§ Task to complete
Copy the records from the line holding "order: Lepidoptera" through the last line, both included, and substitute "species" for every "scientific name". Give only those lines, with nothing else changed.
^^^^
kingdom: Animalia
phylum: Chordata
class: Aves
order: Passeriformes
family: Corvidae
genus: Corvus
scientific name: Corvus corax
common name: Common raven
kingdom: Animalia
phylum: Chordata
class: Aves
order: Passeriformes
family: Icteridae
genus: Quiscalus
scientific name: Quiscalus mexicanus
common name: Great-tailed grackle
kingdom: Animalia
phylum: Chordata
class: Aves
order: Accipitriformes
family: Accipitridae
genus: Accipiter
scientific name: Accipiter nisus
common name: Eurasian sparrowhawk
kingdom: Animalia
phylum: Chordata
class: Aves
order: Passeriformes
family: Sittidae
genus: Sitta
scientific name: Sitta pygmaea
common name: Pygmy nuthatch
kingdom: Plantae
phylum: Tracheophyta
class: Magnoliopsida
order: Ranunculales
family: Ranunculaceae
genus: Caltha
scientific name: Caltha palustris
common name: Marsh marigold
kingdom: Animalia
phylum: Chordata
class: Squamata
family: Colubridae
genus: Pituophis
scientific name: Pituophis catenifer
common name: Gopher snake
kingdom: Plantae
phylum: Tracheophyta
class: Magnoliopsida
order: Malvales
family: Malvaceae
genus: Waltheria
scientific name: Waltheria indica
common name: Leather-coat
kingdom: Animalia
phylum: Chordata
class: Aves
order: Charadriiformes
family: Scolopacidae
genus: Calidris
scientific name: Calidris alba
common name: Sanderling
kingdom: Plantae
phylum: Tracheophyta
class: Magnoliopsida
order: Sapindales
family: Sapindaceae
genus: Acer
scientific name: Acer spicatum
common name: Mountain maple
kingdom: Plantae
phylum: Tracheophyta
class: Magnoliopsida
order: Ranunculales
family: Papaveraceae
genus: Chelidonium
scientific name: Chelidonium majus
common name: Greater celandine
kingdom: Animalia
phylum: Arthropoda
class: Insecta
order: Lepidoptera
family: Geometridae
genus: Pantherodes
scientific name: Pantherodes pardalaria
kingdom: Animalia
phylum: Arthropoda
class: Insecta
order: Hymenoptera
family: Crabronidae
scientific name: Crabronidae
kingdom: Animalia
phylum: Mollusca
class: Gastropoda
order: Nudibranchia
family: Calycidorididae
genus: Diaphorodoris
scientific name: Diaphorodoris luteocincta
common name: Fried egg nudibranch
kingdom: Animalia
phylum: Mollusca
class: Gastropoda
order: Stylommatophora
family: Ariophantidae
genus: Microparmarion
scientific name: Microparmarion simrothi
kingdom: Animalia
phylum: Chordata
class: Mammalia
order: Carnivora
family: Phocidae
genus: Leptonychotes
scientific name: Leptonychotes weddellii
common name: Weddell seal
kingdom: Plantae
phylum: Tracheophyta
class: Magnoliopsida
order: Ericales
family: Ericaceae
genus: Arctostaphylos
^^^^
§ Correct result
order: Lepidoptera
family: Geometridae
genus: Pantherodes
species: Pantherodes pardalaria
kingdom: Animalia
phylum: Arthropoda
class: Insecta
order: Hymenoptera
family: Crabronidae
species: Crabronidae
kingdom: Animalia
phylum: Mollusca
class: Gastropoda
order: Nudibranchia
family: Calycidorididae
genus: Diaphorodoris
species: Diaphorodoris luteocincta
common name: Fried egg nudibranch
kingdom: Animalia
phylum: Mollusca
class: Gastropoda
order: Stylommatophora
family: Ariophantidae
genus: Microparmarion
species: Microparmarion simrothi
kingdom: Animalia
phylum: Chordata
class: Mammalia
order: Carnivora
family: Phocidae
genus: Leptonychotes
species: Leptonychotes weddellii
common name: Weddell seal
kingdom: Plantae
phylum: Tracheophyta
class: Magnoliopsida
order: Ericales
family: Ericaceae
genus: Arctostaphylos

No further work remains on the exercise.